Spinal cord injury (SCI) induces both primary uncontrollable mechanical injury and secondary controllable degeneration, which further results in the activation of cell death cascades that mediate delayed tissue damage. To alleviate its impairments and seek for an effective remedy, mRNA differential display was used to investigate gene mRNA expression profiling in mice following SCI. A specific Zinc finger and BTB domain-containing protein, CIBZ, was discovered to implicate in the SCI process for the first time. Further researches indicated that CIBZ was extensively distributed in various tissues, and the expression level was highest in muscle, followed by spinal cord, large intestine, kidney, spleen, thymus, lung, cerebrum, stomach, ovary and heart, respectively. After injury, the CIBZ expression decreased dramatically and reached the lowest level at 8 h, but it gradually increased to the maximal level at 7 d. Caspase-3 and C-terminal-binding protein (CtBP), two CIBZ-related proteins, showed similar tendency. Interestingly, p53 expression remained constant in all groups. Via flow cytometry (FCM) analysis, it was found that the cell death rate in SCI group markedly increased and reached the highest value 1 d after surgery and the mitochondrial transmembrane potential (ΔΨm) at 1 d was the lowest in all groups. Taken together, it is suggested that: (i) in the presence of CtBP, CIBZ gene is involved in secondary injury process and trigger the activation of apoptotic caspase-3 and bax genes independent of p53; (ii) abrupt down-regulation of CtBP at 8 h is a sign of mitochondria dysfunction and the onset of cell death; (iii) it could be used as an inhibitor or target drug of caspase-3 gene to improve spinal cord function.

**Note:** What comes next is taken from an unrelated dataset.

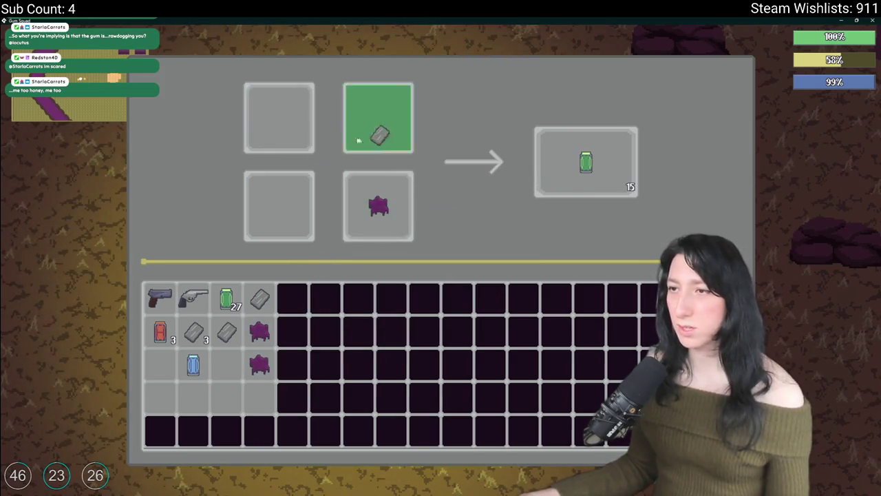
pyautogui.click(253, 335)
pyautogui.click(255, 334)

脊髓损伤（SCI）可同时引发原发性不可控机械损伤与继发性可控退行性变，后者进一步激活介导迟发性组织损伤的细胞死亡级联反应。为缓解该病症的损伤效应并探寻有效治疗策略，本研究采用mRNA差异显示技术（mRNA differential display），探究了小鼠脊髓损伤后基因的mRNA表达谱。首次发现一种特定的含锌指和BTB结构域蛋白（Zinc finger and BTB domain-containing protein）CIBZ参与脊髓损伤进程。后续研究表明，CIBZ广泛分布于多种组织，其表达水平在肌肉中最高，随后依次为脊髓、大肠、肾脏、脾脏、胸腺、肺、大脑、胃、卵巢与心脏。损伤发生后，CIBZ的表达水平显著下调，并于损伤后8小时降至最低值，随后逐渐升高，至损伤后7天达到峰值。与CIBZ相关的两种蛋白——半胱天冬酶-3（caspase-3）与羧基末端结合蛋白（CtBP），呈现出相似的表达趋势。值得注意的是，所有组别中p53的表达水平均保持稳定。通过流式细胞术（FCM）分析发现，脊髓损伤组的细胞死亡率显著升高，并于术后1天达到峰值；同时，损伤后1天的线粒体跨膜电位（ΔΨm）为所有组别中最低。综上，本研究提示：（1）在羧基末端结合蛋白（CtBP）存在的条件下，CIBZ基因参与脊髓继发性损伤进程，且可不依赖p53通路激活凋亡相关的半胱天冬酶-3（caspase-3）与bax基因（bax）；（2）损伤后8小时羧基末端结合蛋白（CtBP）的急剧下调可作为线粒体功能障碍与细胞死亡启动的标志；（3）CIBZ可作为半胱天冬酶-3（caspase-3）基因的抑制剂或靶向药物，用于改善脊髓功能。